■ Work request ■
From the first line to the last, restate every record word for word, leaving out the pictures.

■ Entries provided ■
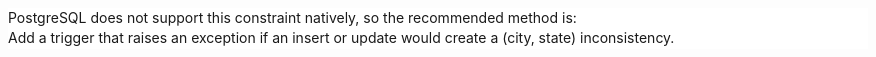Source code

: PostgreSQL does not support this constraint natively, so the recommended method is:  
Add a trigger that raises an exception if an insert or update would create a (city, state) inconsistency.



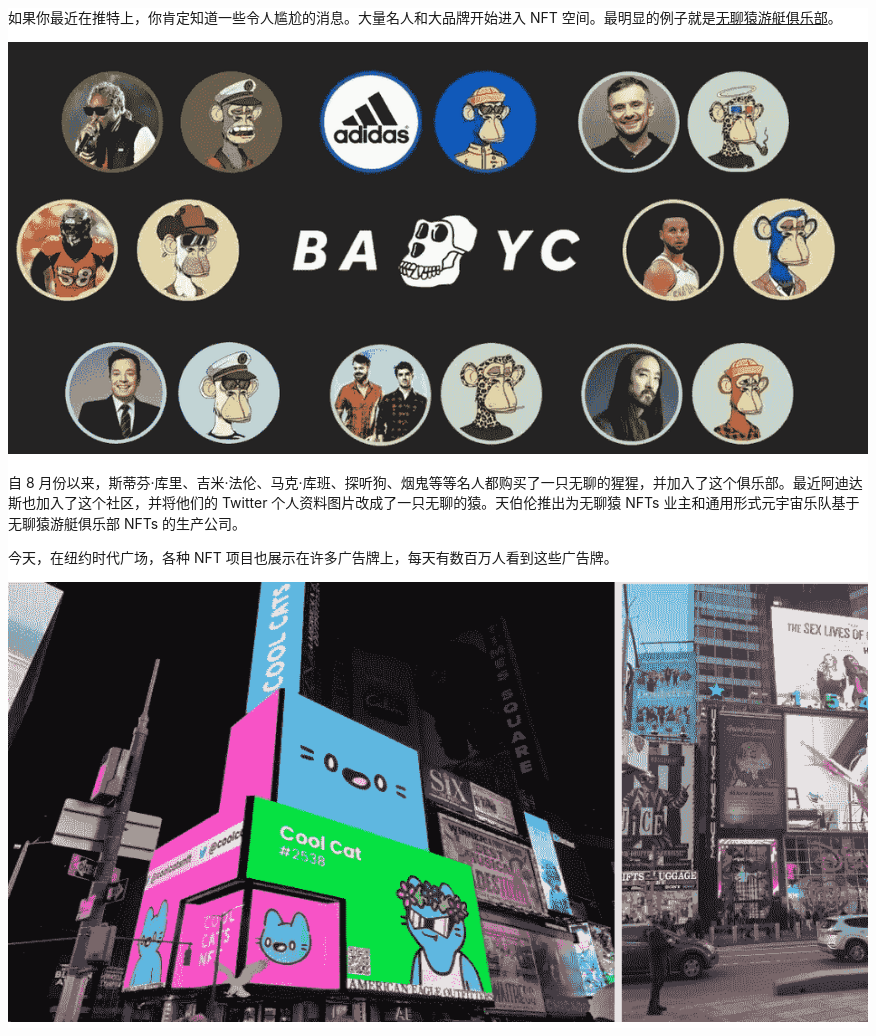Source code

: 如果你最近在推特上，你肯定知道一些令人尴尬的消息。大量名人和大品牌开始进入 NFT 空间。最明显的例子就是[无聊猿游艇俱乐部](https://opensea.io/collection/boredapeyachtclub)。

![](img/7d82d8ca8d3df37e0e2804385b9b70ab.png)

自 8 月份以来，斯蒂芬·库里、吉米·法伦、马克·库班、探听狗、烟鬼等等名人都购买了一只无聊的猩猩，并加入了这个俱乐部。最近阿迪达斯也加入了这个社区，并将他们的 Twitter 个人资料图片改成了一只无聊的猿。天伯伦推出为无聊猿 NFTs 业主和通用形式元宇宙乐队基于无聊猿游艇俱乐部 NFTs 的生产公司。

今天，在纽约时代广场，各种 NFT 项目也展示在许多广告牌上，每天有数百万人看到这些广告牌。

![](img/9d707c1217681699784c421d17adfdd6.png)
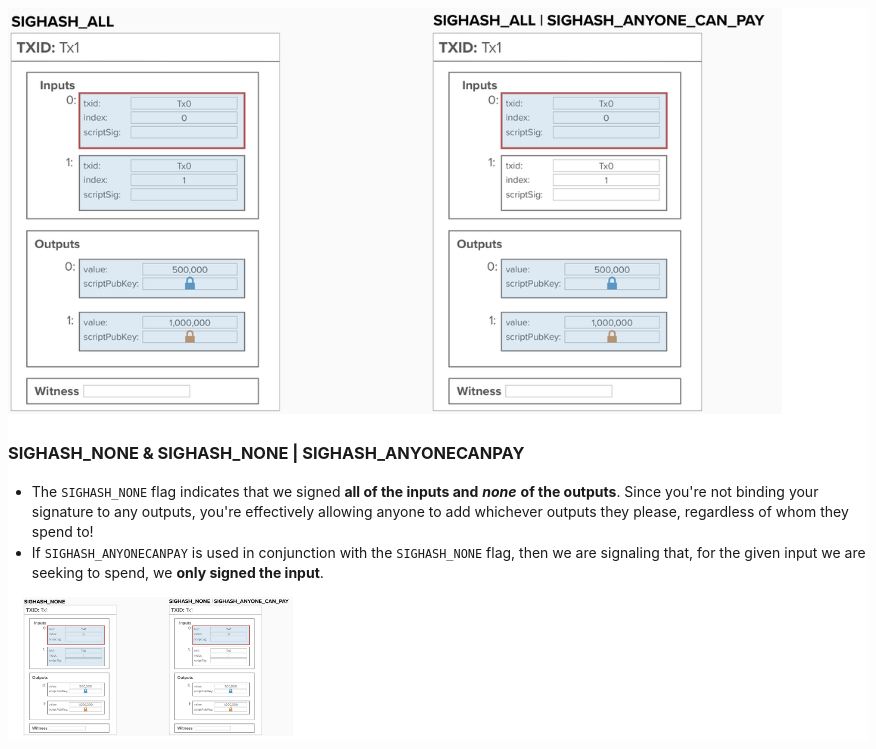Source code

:   <img src="./tutorial_images/sighash_all.png" alt="sighash_all" width="90%" height="auto">
</p>

### SIGHASH_NONE & SIGHASH_NONE | SIGHASH_ANYONECANPAY
- The `SIGHASH_NONE` flag indicates that we signed **all of the inputs and** ***none*** **of the outputs**. Since you're not binding your signature to any outputs, you're effectively allowing anyone to add whichever outputs they please, regardless of whom they spend to!
- If `SIGHASH_ANYONECANPAY` is used in conjunction with the `SIGHASH_NONE` flag, then we are signaling that, for the given input we are seeking to spend, we **only signed the input**. 
<p align="center" style="width: 50%; max-width: 300px;">
  <img src="./tutorial_images/sighash_none.png" alt="sighash_none" width="90%" height="auto">
</p>
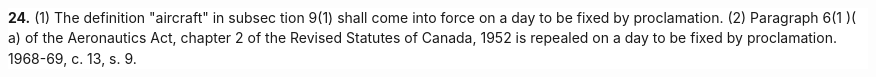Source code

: **24.** (1) The definition "aircraft" in subsec
tion 9(1) shall come into force on a day to be
fixed by proclamation.
(2) Paragraph 6(1 )( a) of the Aeronautics Act,
chapter 2 of the Revised Statutes of Canada,
1952 is repealed on a day to be fixed by
proclamation. 1968-69, c. 13, s. 9.
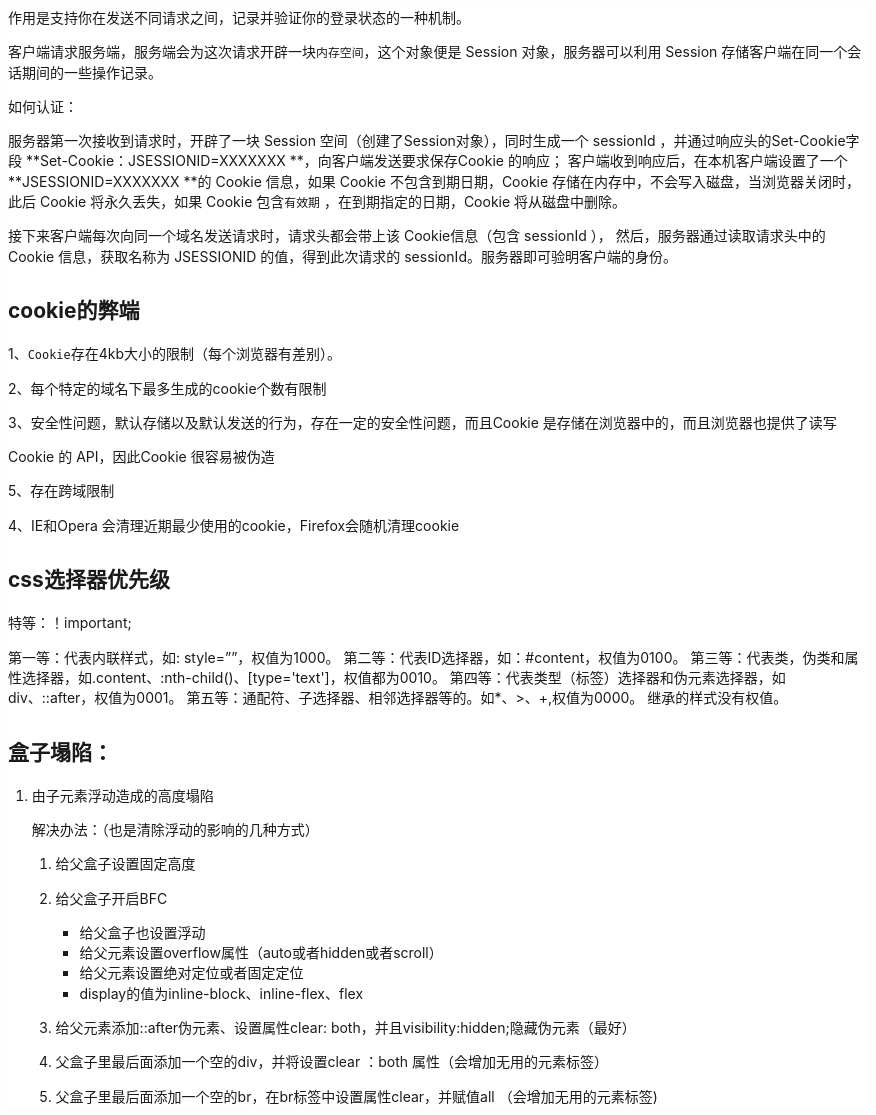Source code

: 作用是支持你在发送不同请求之间，记录并验证你的登录状态的一种机制。

客户端请求服务端，服务端会为这次请求开辟一块`内存空间`，这个对象便是 Session 对象，服务器可以利用 Session 存储客户端在同一个会话期间的一些操作记录。



如何认证：

服务器第一次接收到请求时，开辟了一块 Session 空间（创建了Session对象），同时生成一个 sessionId ，并通过响应头的Set-Cookie字段 **Set-Cookie：JSESSIONID=XXXXXXX **，向客户端发送要求保存Cookie 的响应； 客户端收到响应后，在本机客户端设置了一个 **JSESSIONID=XXXXXXX **的 Cookie 信息，如果 Cookie 不包含到期日期，Cookie 存储在内存中，不会写入磁盘，当浏览器关闭时，此后 Cookie 将永久丢失，如果 Cookie 包含`有效期` ，在到期指定的日期，Cookie 将从磁盘中删除。



接下来客户端每次向同一个域名发送请求时，请求头都会带上该 Cookie信息（包含 sessionId ）， 然后，服务器通过读取请求头中的 Cookie 信息，获取名称为 JSESSIONID 的值，得到此次请求的 sessionId。服务器即可验明客户端的身份。





## cookie的弊端

1、`Cookie`存在4kb大小的限制（每个浏览器有差别）。

2、每个特定的域名下最多生成的cookie个数有限制

3、安全性问题，默认存储以及默认发送的行为，存在一定的安全性问题，而且Cookie 是存储在浏览器中的，而且浏览器也提供了读写 

Cookie 的 API，因此Cookie 很容易被伪造

5、存在跨域限制

4、IE和Opera 会清理近期最少使用的cookie，Firefox会随机清理cookie





## css选择器优先级

特等：！important;

第一等：代表内联样式，如: style=””，权值为1000。
第二等：代表ID选择器，如：#content，权值为0100。
第三等：代表类，伪类和属性选择器，如.content、:nth-child()、[type='text']，权值都为0010。
第四等：代表类型（标签）选择器和伪元素选择器，如div、::after，权值为0001。
第五等：通配符、子选择器、相邻选择器等的。如*、>、+,权值为0000。
继承的样式没有权值。



## 盒子塌陷：

1. 由子元素浮动造成的高度塌陷

   解决办法：（也是清除浮动的影响的几种方式）

   1. 给父盒子设置固定高度
   2. 给父盒子开启BFC

      - 给父盒子也设置浮动
      - 给父元素设置overflow属性（auto或者hidden或者scroll）
      - 给父元素设置绝对定位或者固定定位
      - display的值为inline-block、inline-flex、flex
   3. 给父元素添加::after伪元素、设置属性clear: both，并且visibility:hidden;隐藏伪元素（最好）
   4. 父盒子里最后面添加一个空的div，并将设置clear ：both 属性（会增加无用的元素标签）
   5. 父盒子里最后面添加一个空的br，在br标签中设置属性clear，并赋值all  （会增加无用的元素标签)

■ Response to the exercise ■
Source code

: PostgreSQL does not support this constraint natively, so the recommended method is:  
Add a trigger that raises an exception if an insert or update would create a (city, state) inconsistency.



Source code

: 如果你最近在推特上，你肯定知道一些令人尴尬的消息。大量名人和大品牌开始进入 NFT 空间。最明显的例子就是[无聊猿游艇俱乐部](https://opensea.io/collection/boredapeyachtclub)。

![](img/7d82d8ca8d3df37e0e2804385b9b70ab.png)

自 8 月份以来，斯蒂芬·库里、吉米·法伦、马克·库班、探听狗、烟鬼等等名人都购买了一只无聊的猩猩，并加入了这个俱乐部。最近阿迪达斯也加入了这个社区，并将他们的 Twitter 个人资料图片改成了一只无聊的猿。天伯伦推出为无聊猿 NFTs 业主和通用形式元宇宙乐队基于无聊猿游艇俱乐部 NFTs 的生产公司。

今天，在纽约时代广场，各种 NFT 项目也展示在许多广告牌上，每天有数百万人看到这些广告牌。

![](img/9d707c1217681699784c421d17adfdd6.png)
Source code

:   <img src="./tutorial_images/sighash_all.png" alt="sighash_all" width="90%" height="auto">
</p>

### SIGHASH_NONE & SIGHASH_NONE | SIGHASH_ANYONECANPAY
- The `SIGHASH_NONE` flag indicates that we signed **all of the inputs and** ***none*** **of the outputs**. Since you're not binding your signature to any outputs, you're effectively allowing anyone to add whichever outputs they please, regardless of whom they spend to!
- If `SIGHASH_ANYONECANPAY` is used in conjunction with the `SIGHASH_NONE` flag, then we are signaling that, for the given input we are seeking to spend, we **only signed the input**. 
<p align="center" style="width: 50%; max-width: 300px;">
  <img src="./tutorial_images/sighash_none.png" alt="sighash_none" width="90%" height="auto">
</p>
Source code

: **24.** (1) The definition "aircraft" in subsec
tion 9(1) shall come into force on a day to be
fixed by proclamation.
(2) Paragraph 6(1 )( a) of the Aeronautics Act,
chapter 2 of the Revised Statutes of Canada,
1952 is repealed on a day to be fixed by
proclamation. 1968-69, c. 13, s. 9.
Source code

: 作用是支持你在发送不同请求之间，记录并验证你的登录状态的一种机制。

客户端请求服务端，服务端会为这次请求开辟一块`内存空间`，这个对象便是 Session 对象，服务器可以利用 Session 存储客户端在同一个会话期间的一些操作记录。



如何认证：

服务器第一次接收到请求时，开辟了一块 Session 空间（创建了Session对象），同时生成一个 sessionId ，并通过响应头的Set-Cookie字段 **Set-Cookie：JSESSIONID=XXXXXXX **，向客户端发送要求保存Cookie 的响应； 客户端收到响应后，在本机客户端设置了一个 **JSESSIONID=XXXXXXX **的 Cookie 信息，如果 Cookie 不包含到期日期，Cookie 存储在内存中，不会写入磁盘，当浏览器关闭时，此后 Cookie 将永久丢失，如果 Cookie 包含`有效期` ，在到期指定的日期，Cookie 将从磁盘中删除。



接下来客户端每次向同一个域名发送请求时，请求头都会带上该 Cookie信息（包含 sessionId ）， 然后，服务器通过读取请求头中的 Cookie 信息，获取名称为 JSESSIONID 的值，得到此次请求的 sessionId。服务器即可验明客户端的身份。





## cookie的弊端

1、`Cookie`存在4kb大小的限制（每个浏览器有差别）。

2、每个特定的域名下最多生成的cookie个数有限制

3、安全性问题，默认存储以及默认发送的行为，存在一定的安全性问题，而且Cookie 是存储在浏览器中的，而且浏览器也提供了读写 

Cookie 的 API，因此Cookie 很容易被伪造

5、存在跨域限制

4、IE和Opera 会清理近期最少使用的cookie，Firefox会随机清理cookie





## css选择器优先级

特等：！important;

第一等：代表内联样式，如: style=””，权值为1000。
第二等：代表ID选择器，如：#content，权值为0100。
第三等：代表类，伪类和属性选择器，如.content、:nth-child()、[type='text']，权值都为0010。
第四等：代表类型（标签）选择器和伪元素选择器，如div、::after，权值为0001。
第五等：通配符、子选择器、相邻选择器等的。如*、>、+,权值为0000。
继承的样式没有权值。



## 盒子塌陷：

1. 由子元素浮动造成的高度塌陷

   解决办法：（也是清除浮动的影响的几种方式）

   1. 给父盒子设置固定高度
   2. 给父盒子开启BFC

      - 给父盒子也设置浮动
      - 给父元素设置overflow属性（auto或者hidden或者scroll）
      - 给父元素设置绝对定位或者固定定位
      - display的值为inline-block、inline-flex、flex
   3. 给父元素添加::after伪元素、设置属性clear: both，并且visibility:hidden;隐藏伪元素（最好）
   4. 父盒子里最后面添加一个空的div，并将设置clear ：both 属性（会增加无用的元素标签）
   5. 父盒子里最后面添加一个空的br，在br标签中设置属性clear，并赋值all  （会增加无用的元素标签)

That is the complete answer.